# Written task:
Please copy out these lines exactly, starting at the line that contains "Переименуйте сборочный файл" and ending at the last line of the records, with both of those lines included.

[Records to process — start]

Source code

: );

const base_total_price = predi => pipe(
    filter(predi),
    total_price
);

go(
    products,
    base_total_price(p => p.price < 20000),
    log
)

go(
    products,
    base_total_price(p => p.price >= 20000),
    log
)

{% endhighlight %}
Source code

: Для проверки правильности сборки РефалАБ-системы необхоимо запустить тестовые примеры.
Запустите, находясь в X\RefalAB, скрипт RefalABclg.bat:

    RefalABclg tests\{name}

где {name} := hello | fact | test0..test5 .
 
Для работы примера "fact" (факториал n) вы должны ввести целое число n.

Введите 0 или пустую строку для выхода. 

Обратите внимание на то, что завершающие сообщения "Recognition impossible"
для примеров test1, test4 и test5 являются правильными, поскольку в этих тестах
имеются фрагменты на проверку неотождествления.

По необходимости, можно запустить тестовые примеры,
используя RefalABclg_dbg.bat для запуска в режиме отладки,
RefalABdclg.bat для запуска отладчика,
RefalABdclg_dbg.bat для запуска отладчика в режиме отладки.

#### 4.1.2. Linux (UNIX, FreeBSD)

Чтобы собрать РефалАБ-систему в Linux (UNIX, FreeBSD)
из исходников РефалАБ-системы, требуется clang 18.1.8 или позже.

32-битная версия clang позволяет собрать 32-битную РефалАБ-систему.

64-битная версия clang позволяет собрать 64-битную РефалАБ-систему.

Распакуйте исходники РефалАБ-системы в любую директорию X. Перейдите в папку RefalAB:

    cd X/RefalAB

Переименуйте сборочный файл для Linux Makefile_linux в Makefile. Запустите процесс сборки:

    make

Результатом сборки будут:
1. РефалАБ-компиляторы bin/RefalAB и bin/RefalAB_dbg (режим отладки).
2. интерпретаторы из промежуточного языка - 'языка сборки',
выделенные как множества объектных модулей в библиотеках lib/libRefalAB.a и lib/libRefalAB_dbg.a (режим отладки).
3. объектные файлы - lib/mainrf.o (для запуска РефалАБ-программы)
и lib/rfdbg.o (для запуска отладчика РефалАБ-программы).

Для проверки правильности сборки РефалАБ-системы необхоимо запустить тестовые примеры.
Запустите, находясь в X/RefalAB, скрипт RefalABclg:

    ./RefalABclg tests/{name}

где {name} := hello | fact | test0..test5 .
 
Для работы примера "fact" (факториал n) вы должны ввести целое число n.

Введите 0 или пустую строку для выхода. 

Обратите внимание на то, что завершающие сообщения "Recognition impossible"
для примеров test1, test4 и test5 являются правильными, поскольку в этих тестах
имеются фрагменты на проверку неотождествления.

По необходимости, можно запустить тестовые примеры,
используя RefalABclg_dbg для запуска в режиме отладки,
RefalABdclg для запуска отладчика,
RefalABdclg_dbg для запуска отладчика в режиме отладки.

[Records to process — finish]

# Output of the exercise:
Переименуйте сборочный файл для Linux Makefile_linux в Makefile. Запустите процесс сборки:

    make

Результатом сборки будут:
1. РефалАБ-компиляторы bin/RefalAB и bin/RefalAB_dbg (режим отладки).
2. интерпретаторы из промежуточного языка - 'языка сборки',
выделенные как множества объектных модулей в библиотеках lib/libRefalAB.a и lib/libRefalAB_dbg.a (режим отладки).
3. объектные файлы - lib/mainrf.o (для запуска РефалАБ-программы)
и lib/rfdbg.o (для запуска отладчика РефалАБ-программы).

Для проверки правильности сборки РефалАБ-системы необхоимо запустить тестовые примеры.
Запустите, находясь в X/RefalAB, скрипт RefalABclg:

    ./RefalABclg tests/{name}

где {name} := hello | fact | test0..test5 .
 
Для работы примера "fact" (факториал n) вы должны ввести целое число n.

Введите 0 или пустую строку для выхода. 

Обратите внимание на то, что завершающие сообщения "Recognition impossible"
для примеров test1, test4 и test5 являются правильными, поскольку в этих тестах
имеются фрагменты на проверку неотождествления.

По необходимости, можно запустить тестовые примеры,
используя RefalABclg_dbg для запуска в режиме отладки,
RefalABdclg для запуска отладчика,
RefalABdclg_dbg для запуска отладчика в режиме отладки.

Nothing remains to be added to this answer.